I coached students in the Writing Center
Who: Madeline Eberhardt, English pre-education major, graduating in 2023
How it happened: Eberhardt didn’t know the Writing Center existed until she saw a job listing for writing coaches on Handshake in summer 2021. After submitting writing samples, she joined faculty member Jennifer Lawrence’s prerequisite course in fall 2021 and soon was working directly with students.
What she did: At tables in the Newman Library (or in Zoom rooms), Eberhardt helped students fix papers and build confidence in their own abilities. “I have had people come in on the verge of a breakdown, saying, ‘This paper is due tonight,’ and it's always the best feeling knowing that we could turn the paper in right there together.” Eberhardt's own writing improved too. “Being a good writer is all about perspective,” she said, “and I think being a writing center coach gives you the most perspective you can get as a student at Virginia Tech.”
What came next: Eberhardt spent four weeks in the United Kingdom with the London Calling study abroad program in summer 2022. Now she plans to earn a PhD in educational policy.
I helped edit Silhouette literary and art magazine
Who: Riley Vinluan, double major in creative writing and professional and technical writing, graduating in 2025
How it happened: After her First-Year Experience instructor urged her to work with Silhouette, a student-run literary magazine, Vinluan filled out an online application, interviewed with the editor-in-chief, and joined the staff as design editor.
What she did: Vinluan taught herself Adobe Illustrator from YouTube videos, then laid out the journal’s artwork, poems, and prose as part of Silhouette’s four-person design team. A record-breaking number of submissions meant Vinluan’s weekly hours varied from 10 to 20.
What came next: The summer after her first year, Vinluan started a technical writing internship for Virginia Tech’s Network Infrastructure and Services, on top of her existing work for Silhouette and the Collegiate Times, where she’s a copy editor. “I definitely have been piling a lot on my plate recently,” she said, “but I've had great support from faculty and friends.”

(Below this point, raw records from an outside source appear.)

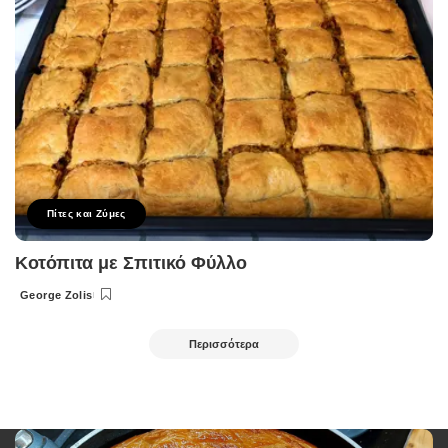
Πίτες και Ζύμες
Κοτόπιτα με Σπιτικό Φύλλο
George Zolis
Posted
by
Περισσότερα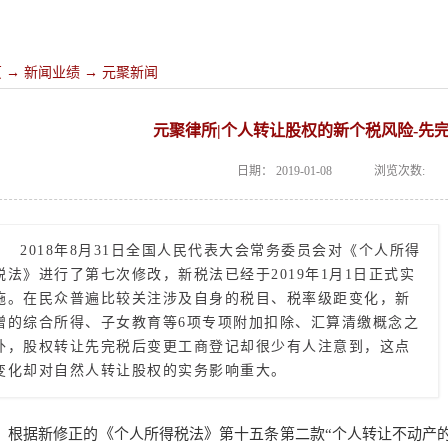
页
→
新闻业绩
→
元聚新闻
元聚律所|个人转让股权的新个税风险-先
日期：
2019-01-08
浏览次数:
2018年8月31日全国人民代表大会常务委员会对《个人所得
税法》进行了第七次修改，新税法已经于2019年1月1日正式实
施。在民众普遍比较关注涉及自身的税目、税率级距变化，新
增的综合所得、子女教育等6项专项附加扣除、汇算清缴概念之
外，股权转让先完税后变更工商登记却很少有人注意到，这点
变化却对自然人转让股权的实务影响重大。
根据新修正的《个人所得税法》第十五条第二款
“个人转让不动产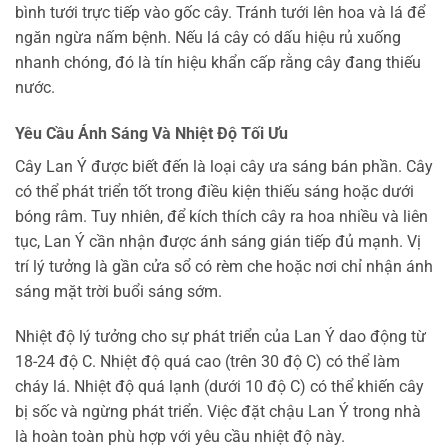
bình tưới trực tiếp vào gốc cây. Tránh tưới lên hoa và lá để
ngăn ngừa nấm bệnh. Nếu lá cây có dấu hiệu rủ xuống
nhanh chóng, đó là tín hiệu khẩn cấp rằng cây đang thiếu
nước.
Yêu Cầu Ánh Sáng Và Nhiệt Độ Tối Ưu
Cây Lan Ý được biết đến là loại cây ưa sáng bán phần. Cây
có thể phát triển tốt trong điều kiện thiếu sáng hoặc dưới
bóng râm. Tuy nhiên, để kích thích cây ra hoa nhiều và liên
tục, Lan Ý cần nhận được ánh sáng gián tiếp đủ mạnh. Vị
trí lý tưởng là gần cửa sổ có rèm che hoặc nơi chỉ nhận ánh
sáng mặt trời buổi sáng sớm.
Nhiệt độ lý tưởng cho sự phát triển của Lan Ý dao động từ
18-24 độ C. Nhiệt độ quá cao (trên 30 độ C) có thể làm
cháy lá. Nhiệt độ quá lạnh (dưới 10 độ C) có thể khiến cây
bị sốc và ngừng phát triển. Việc đặt chậu Lan Ý trong nhà
là hoàn toàn phù hợp với yêu cầu nhiệt độ này.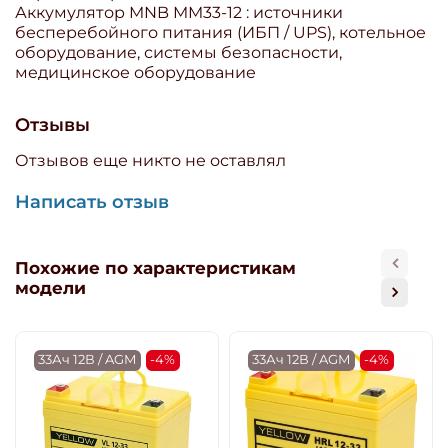
Аккумулятор MNB MM33-12 : источники
бесперебойного питания (ИБП / UPS), котельное
оборудование, системы безопасности,
медицинское оборудование
Отзывы
Отзывов еще никто не оставлял
Написать отзыв
Похожие по характеристикам
модели
33Ач 12В / AGM
-4%
33Ач 12В / AGM
-4%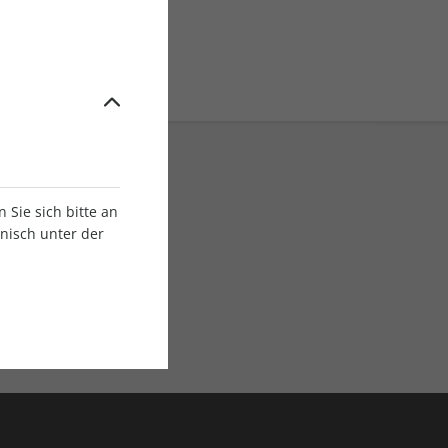
Sie sich bitte an
onisch unter der
E-Paper Ausgaben
Als App oder E-Paper
verfügbar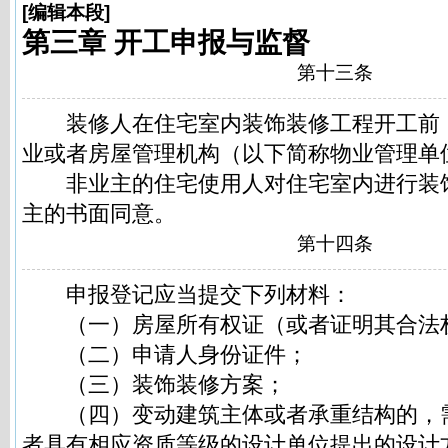
[
编辑本段
]
第三章 开工申报与监督
第十三条
装修人在住宅室内装饰装修工程开工前
业或者房屋管理机构（以下简称物业管理单
非业主的住宅使用人对住宅室内进行装
主的书面同意。
第十四条
申报登记应当提交下列材料：
（一）房屋所有权证（或者证明其合法
（二）申请人身份证件；
（三）装饰装修方案；
（四）变动建筑主体或者承重结构的，
者具有相应资质等级的设计单位提出的设计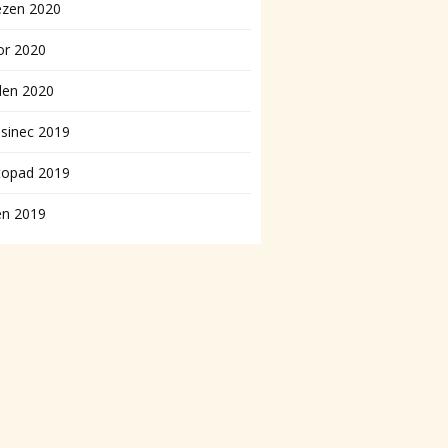
ezen 2020
or 2020
den 2020
sinec 2019
topad 2019
en 2019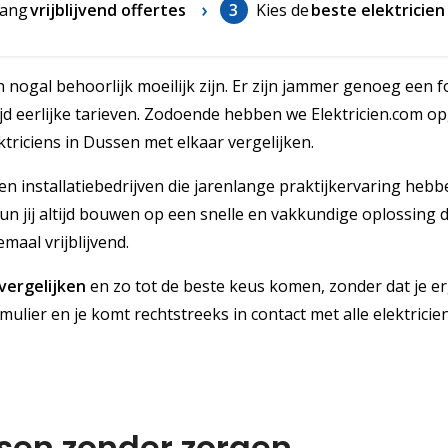
ang
vrijblijvend offertes
3
Kies de
beste elektricien
 nogal behoorlijk moeilijk zijn. Er zijn jammer genoeg een f
tijd eerlijke tarieven. Zodoende hebben we Elektricien.com op
ektriciens in Dussen met elkaar vergelijken.
n installatiebedrijven die jarenlange praktijkervaring hebb
 jij altijd bouwen op een snelle en vakkundige oplossing 
maal vrijblijvend.
 vergelijken
en zo tot de beste keus komen, zonder dat je e
rmulier en je komt rechtstreeks in contact met alle elektricien
ssen zonder zorgen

I was a field development intern at St. Jude Children's Research Hospital
Who: Chrissy Paschall, a 2020 graduate who majored in English pre-law
How it happened: Having already worked as an editorial intern for the College of Liberal Arts and Human Sciences, Paschall knew she wanted to work with people. The fundraising internship for St. Jude Children’s Research Hospital in Memphis caught her eye on her sorority’s internship page. Out of hundreds of applicants, Paschall got the job.

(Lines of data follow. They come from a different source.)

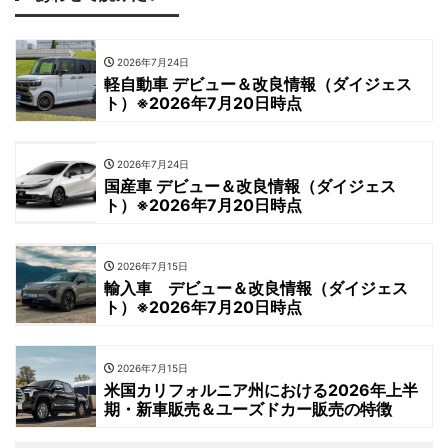
2026年7月24日
軽自動車 デビュー＆改良情報（ダイジェス
ト）※2026年7月20日時点
2026年7月24日
国産車 デビュー＆改良情報（ダイジェス
ト）※2026年7月20日時点
2026年7月15日
輸入車 デビュー＆改良情報（ダイジェス
ト）※2026年7月20日時点
2026年7月15日
米国カリフォルニア州における2026年上半
期・新車販売＆ユーズドカー販売の特徴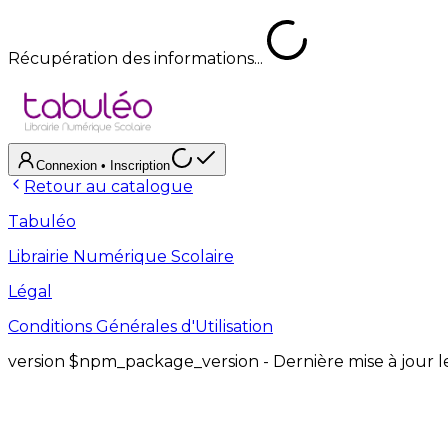
Récupération des informations...
Connexion
• Inscription
Retour au catalogue
Tabuléo
Librairie Numérique Scolaire
Légal
Conditions Générales d'Utilisation
version
$npm_package_version
- Dernière mise à jour 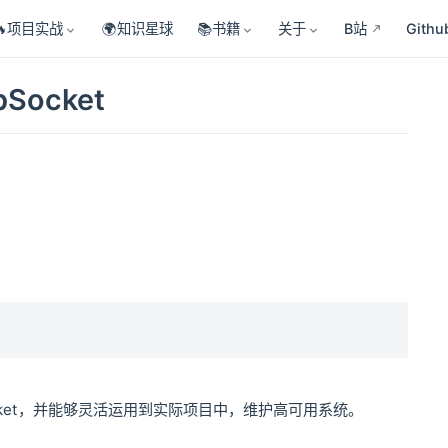
🔥项目实战
🌍知识星球
📚书籍
关于
B站
Githu
ocket
ocket，并能够灵活运用到实际项目中，维护高可用系统。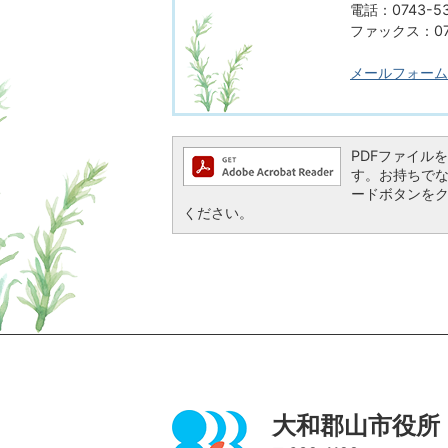
電話：0743-53
ファックス：074
メールフォーム
PDFファイルを閲
す。お持ちでない方
ードボタンを
ください。
ページの先頭へ
大和郡山市役所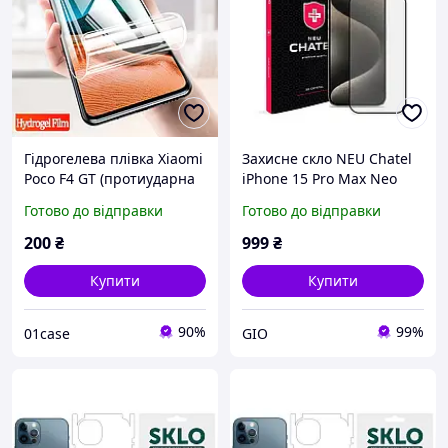
Гідрогелева плівка Xiaomi
Захисне скло NEU Chatel
Poco F4 GT (протиударна
iPhone 15 Pro Max Neo
захисна плівка на весь
Crystal + Плівка на задню
Готово до відправки
Готово до відправки
екран телефона)
частину телефону
200
₴
999
₴
Купити
Купити
90%
99%
01case
GIO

What she did: As part of a large team of fundraisers working to keep St. Jude free for patients, Paschall offered support to fundraising partners at universities, sharing what worked for her own sorority chapter at Virginia Tech. Because English classes had taught her a facility with language, she came across as “much more professional and much more educated than I felt” as she corresponded with C-suite executives. “Learning how to communicate effectively with people who are thirty years older than me was so crucial.”

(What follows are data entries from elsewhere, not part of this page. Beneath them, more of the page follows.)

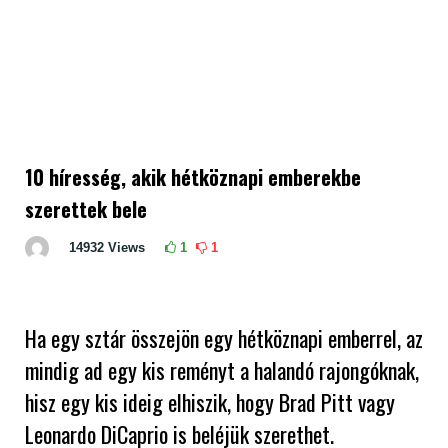
10 híresség, akik hétköznapi emberekbe
szerettek bele
14932
Views
1
1
Ha egy sztár összejön egy hétköznapi emberrel, az
mindig ad egy kis reményt a halandó rajongóknak,
hisz egy kis ideig elhiszik, hogy Brad Pitt vagy
Leonardo DiCaprio is beléjük szerethet.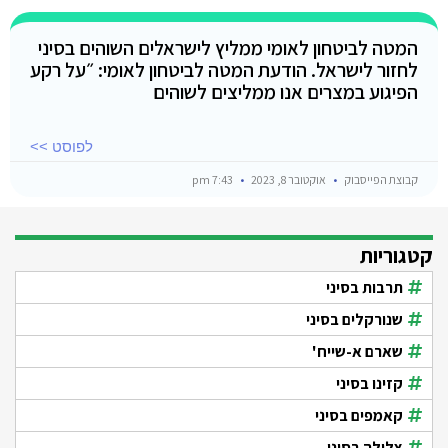
המטה לביטחון לאומי ממליץ לישראלים השוהים בסיני
לחזור לישראל. הודעת המטה לביטחון לאומי: ״על רקע
הפיגוע במצרים אנו ממליצים לשוהים
לפוסט >>
קבוצת הפייסבוק
אוקטובר 8, 2023
7:43 pm
קטגוריות
תרבות בסיני
שנורקלים בסיני
שארם א-שייח'
קזינו בסיני
קאמפים בסיני
צלילה בסיני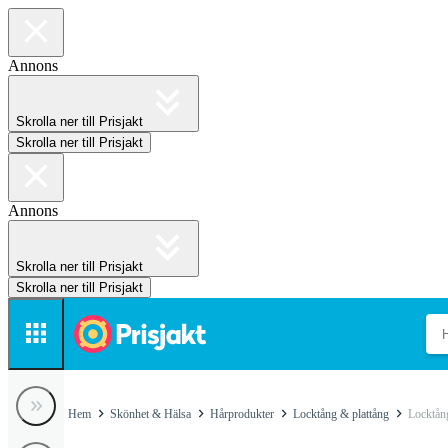
Annons
Skrolla ner till Prisjakt
Skrolla ner till Prisjakt
Annons
Skrolla ner till Prisjakt
Skrolla ner till Prisjakt
Hem
Skönhet & Hälsa
Hårprodukter
Locktång & plattång
Locktån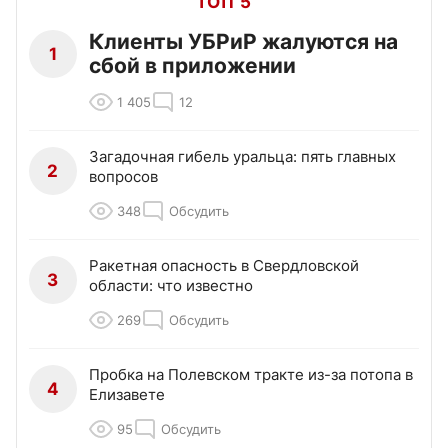
ТОП 5
Клиенты УБРиР жалуются на
1
сбой в приложении
1 405
12
Загадочная гибель уральца: пять главных
2
вопросов
348
Обсудить
Ракетная опасность в Свердловской
3
области: что известно
269
Обсудить
Пробка на Полевском тракте из-за потопа в
4
Елизавете
95
Обсудить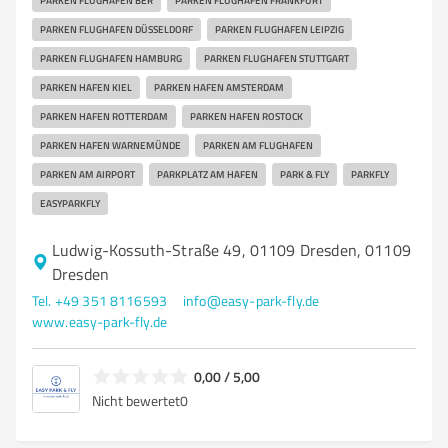
PARKEN FLUGHAFEN BER
PARKEN FLUGHAFEN FRANKFURT
PARKEN FLUGHAFEN DÜSSELDORF
PARKEN FLUGHAFEN LEIPZIG
PARKEN FLUGHAFEN HAMBURG
PARKEN FLUGHAFEN STUTTGART
PARKEN HAFEN KIEL
PARKEN HAFEN AMSTERDAM
PARKEN HAFEN ROTTERDAM
PARKEN HAFEN ROSTOCK
PARKEN HAFEN WARNEMÜNDE
PARKEN AM FLUGHAFEN
PARKEN AM AIRPORT
PARKPLATZ AM HAFEN
PARK & FLY
PARKFLY
EASYPARKFLY
Ludwig-Kossuth-Straße 49, 01109 Dresden, 01109
Dresden
Tel. +49 351 8116593
info@easy-park-fly.de
www.easy-park-fly.de
0,00 / 5,00
Nicht bewertet
0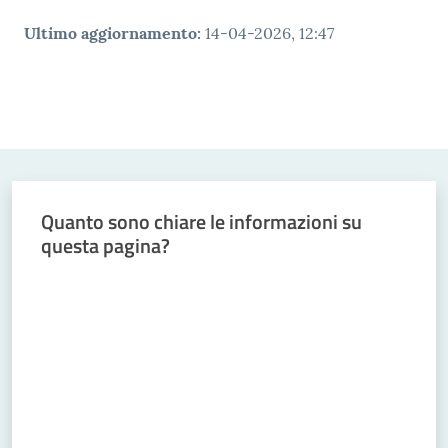
Ultimo aggiornamento
:
14-04-2026, 12:47
Quanto sono chiare le informazioni su
questa pagina?
Valuta da 1 a 5 stelle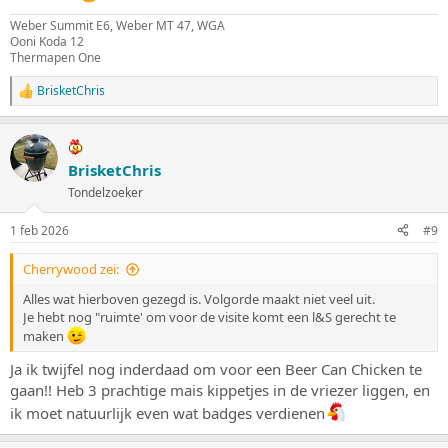
Weber Summit E6, Weber MT 47, WGA
Ooni Koda 12
Thermapen One
BrisketChris
W
a
a
r
d
BrisketChris
e
Tondelzoeker
r
i
n
1 feb 2026
#9
g
e
Cherrywood zei:
n
:
Alles wat hierboven gezegd is. Volgorde maakt niet veel uit.
Je hebt nog "ruimte' om voor de visite komt een l&S gerecht te
maken
Ja ik twijfel nog inderdaad om voor een Beer Can Chicken te
gaan!! Heb 3 prachtige mais kippetjes in de vriezer liggen, en
ik moet natuurlijk even wat badges verdienen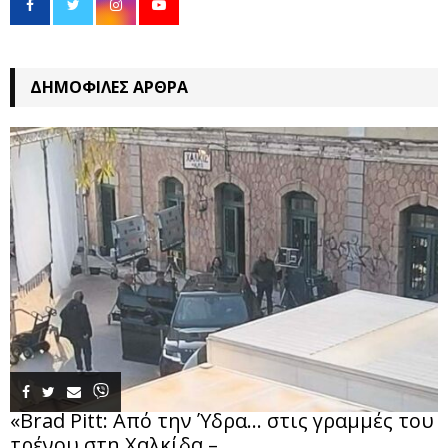
ΔΗΜΟΦΙΛΈΣ ΆΡΘΡΑ
«Brad Pitt: Από την Ύδρα… στις γραμμές του
τρένου στη Χαλκίδα –...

What came next: Now a talent attraction specialist in the legal practice of LHH Recruitment Solutions, Paschall connects attorneys and other legal-industry employees to career opportunities. From all the resumes that have crossed her desk, she knows that internships are key for recent college graduates. “If I could have just told myself how helpful these experiences would have been, maybe I would have had four internships in school,” she said.